**TASK TO COMPLETE**
The records below are to be retyped in full. Keep every word.

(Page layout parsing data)
####

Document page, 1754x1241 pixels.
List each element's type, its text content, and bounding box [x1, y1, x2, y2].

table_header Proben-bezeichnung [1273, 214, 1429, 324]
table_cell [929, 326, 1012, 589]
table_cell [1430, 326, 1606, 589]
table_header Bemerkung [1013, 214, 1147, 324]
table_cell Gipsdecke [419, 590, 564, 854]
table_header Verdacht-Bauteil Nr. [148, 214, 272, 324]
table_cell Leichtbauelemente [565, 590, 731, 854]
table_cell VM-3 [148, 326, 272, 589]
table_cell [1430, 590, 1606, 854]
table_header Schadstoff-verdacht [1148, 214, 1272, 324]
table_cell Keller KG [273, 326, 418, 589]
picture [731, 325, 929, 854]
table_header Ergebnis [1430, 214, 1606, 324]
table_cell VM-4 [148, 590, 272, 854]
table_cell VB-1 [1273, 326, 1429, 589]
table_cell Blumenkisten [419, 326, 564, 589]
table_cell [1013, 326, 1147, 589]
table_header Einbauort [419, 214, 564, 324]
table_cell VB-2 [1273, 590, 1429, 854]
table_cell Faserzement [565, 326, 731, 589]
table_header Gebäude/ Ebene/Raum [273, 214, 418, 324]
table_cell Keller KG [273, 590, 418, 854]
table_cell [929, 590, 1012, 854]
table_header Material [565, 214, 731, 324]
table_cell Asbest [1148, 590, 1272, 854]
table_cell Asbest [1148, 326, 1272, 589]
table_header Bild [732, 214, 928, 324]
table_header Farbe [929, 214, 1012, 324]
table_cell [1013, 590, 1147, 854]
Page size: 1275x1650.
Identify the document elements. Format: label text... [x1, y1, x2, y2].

####

**REPLY**
Document page, 1754x1241 pixels.
List each element's type, its text content, and bounding box [x1, y1, x2, y2].

table_header Proben-bezeichnung [1273, 214, 1429, 324]
table_cell [929, 326, 1012, 589]
table_cell [1430, 326, 1606, 589]
table_header Bemerkung [1013, 214, 1147, 324]
table_cell Gipsdecke [419, 590, 564, 854]
table_header Verdacht-Bauteil Nr. [148, 214, 272, 324]
table_cell Leichtbauelemente [565, 590, 731, 854]
table_cell VM-3 [148, 326, 272, 589]
table_cell [1430, 590, 1606, 854]
table_header Schadstoff-verdacht [1148, 214, 1272, 324]
table_cell Keller KG [273, 326, 418, 589]
picture [731, 325, 929, 854]
table_header Ergebnis [1430, 214, 1606, 324]
table_cell VM-4 [148, 590, 272, 854]
table_cell VB-1 [1273, 326, 1429, 589]
table_cell Blumenkisten [419, 326, 564, 589]
table_cell [1013, 326, 1147, 589]
table_header Einbauort [419, 214, 564, 324]
table_cell VB-2 [1273, 590, 1429, 854]
table_cell Faserzement [565, 326, 731, 589]
table_header Gebäude/ Ebene/Raum [273, 214, 418, 324]
table_cell Keller KG [273, 590, 418, 854]
table_cell [929, 590, 1012, 854]
table_header Material [565, 214, 731, 324]
table_cell Asbest [1148, 590, 1272, 854]
table_cell Asbest [1148, 326, 1272, 589]
table_header Bild [732, 214, 928, 324]
table_header Farbe [929, 214, 1012, 324]
table_cell [1013, 590, 1147, 854]
Page size: 1275x1650.
Identify the document elements. Format: label text... [x1, y1, x2, y2].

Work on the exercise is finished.